First edition of a work on Kufic coins, written by the Swedish orientalist and numismatic Carl Johan Tornberg (1807-1877). The work catalogues all the early Arabic coins found on Swedish soil, now residing in the Kungliga Svenska Myntkabinettet (Swedish Royal Coin Collection), Stockholm. The descriptions note where and under whose rule the coins were minted. Tornberg also gives a transcription of the coin’s text in Arabic and a short note on its appearance and rarity. Among the earliest coins are those from the Ummayad caliphate around the year 63 (684-685), followed by coins from the Abbasids, the Ummayads in Spain, up to the Hamdanids and Marwanids. Tornberg studied Arabic and Persian, and became professor of Oriental languages at the University of Lund, Sweden. The present work is the second catalogue of the Myntkabinettet: the first treated the collection’s Anglo-Saxon coins, described by B.E. Hildebrand and published in 1848.
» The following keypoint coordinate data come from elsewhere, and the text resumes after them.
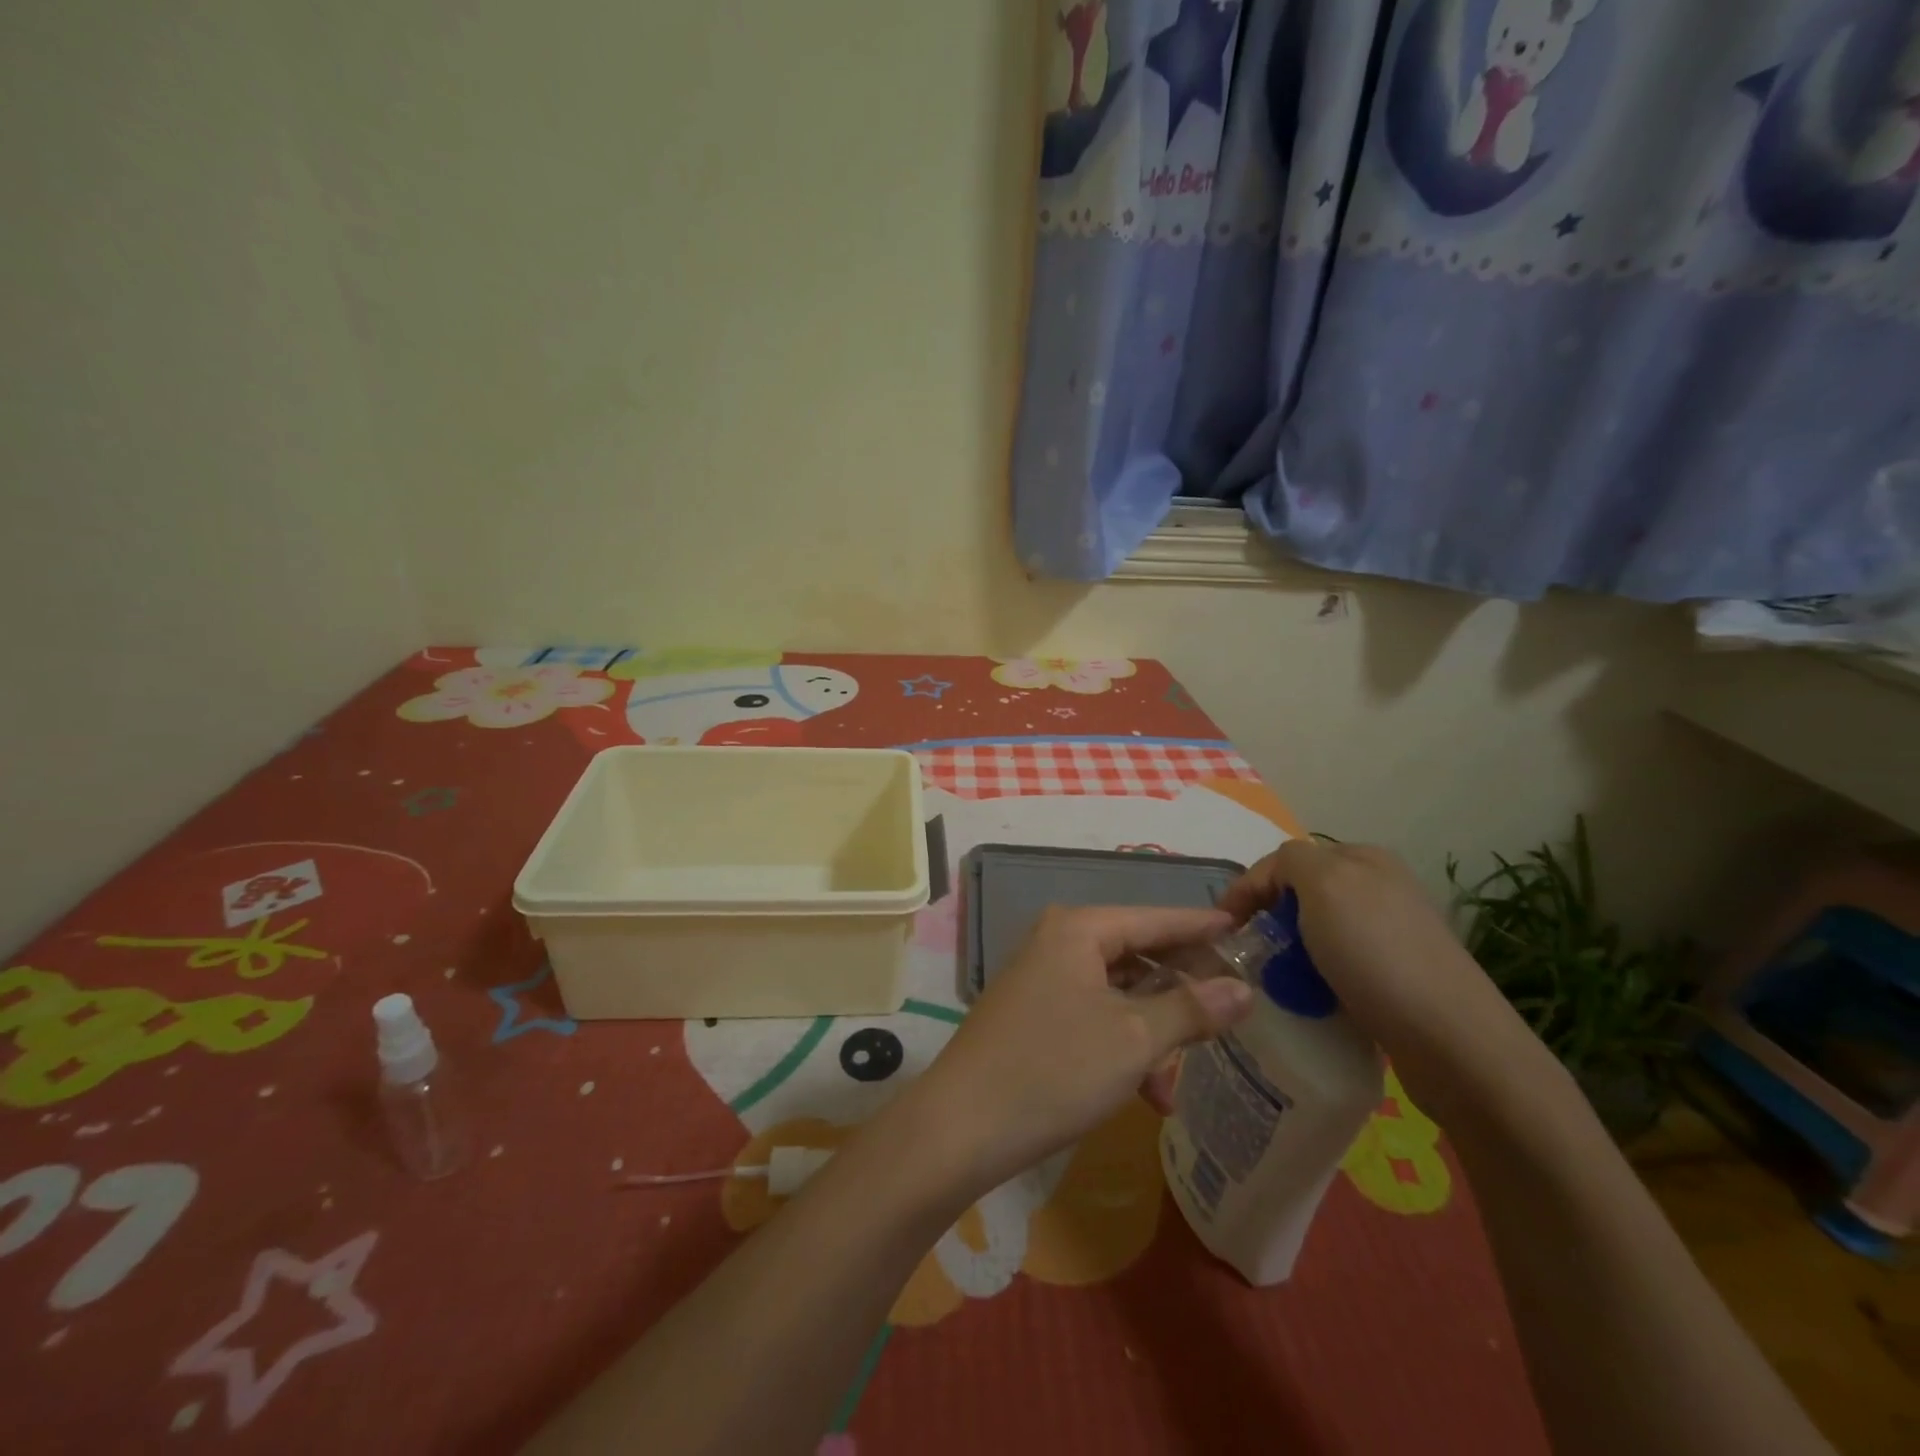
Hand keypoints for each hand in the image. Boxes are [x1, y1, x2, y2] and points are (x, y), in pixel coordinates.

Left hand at [903, 906, 1254, 1192]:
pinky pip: (1094, 1016)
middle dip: (1182, 987)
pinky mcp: (1033, 1015)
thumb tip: (1242, 989)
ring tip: (1187, 1072)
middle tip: (1232, 1007)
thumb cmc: (1055, 1069)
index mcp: (1079, 929)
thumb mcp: (1134, 1040)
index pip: (1155, 919)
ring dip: (1155, 1030)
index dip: (1201, 927)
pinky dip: (1124, 1046)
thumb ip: (1191, 1010)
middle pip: (1137, 954)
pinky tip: (1149, 1094)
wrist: (962, 1125)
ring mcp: (1042, 979)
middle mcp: (1058, 942)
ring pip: (1118, 992)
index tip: (1246, 932)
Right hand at [1220, 839, 1538, 1118]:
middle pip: (1301, 896)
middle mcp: (1380, 887)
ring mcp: (1392, 933)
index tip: (1222, 927)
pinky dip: (1316, 978)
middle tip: (1248, 954)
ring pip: (1317, 933)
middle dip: (1269, 920)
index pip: (1284, 859)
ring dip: (1290, 953)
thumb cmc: (1377, 954)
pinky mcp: (1399, 977)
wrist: (1452, 1042)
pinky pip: (1337, 966)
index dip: (1248, 888)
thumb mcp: (1324, 885)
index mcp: (1363, 858)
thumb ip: (1289, 862)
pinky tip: (1312, 1000)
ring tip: (1276, 982)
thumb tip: (1275, 879)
Tomberg was a Swedish Orientalist, numismatist and university teacher. For his scientific work, he made foreign trips to different countries in 1856, 1863 and 1865 and studied the rich oriental handwriting treasures in Paris, London and Berlin. The significant collections of such manuscripts that exist in Upsala and Lund in Sweden were first scientifically arranged and described by Tornberg. In addition he published this work on Islamic silver coins found in Sweden; these are old Arabic coins with inscriptions in kufic (developed in the city of Kufa in Iraq). Gold coins (dinars), silver coins (dirhams) and copper coins (fels) have usually no image, only writing on them. In the early Middle Ages, these were an important means of payment – also in Europe, and many discoveries have been made in the Nordic region. This is an overview of Swedish findings. Coin discoveries are an important source of understanding the trade history of the 800-900s.
Bibliographic references: Lipsius-L. I, 141; “Cufic coins in the Stockholm mint collection.” Mayer 1806.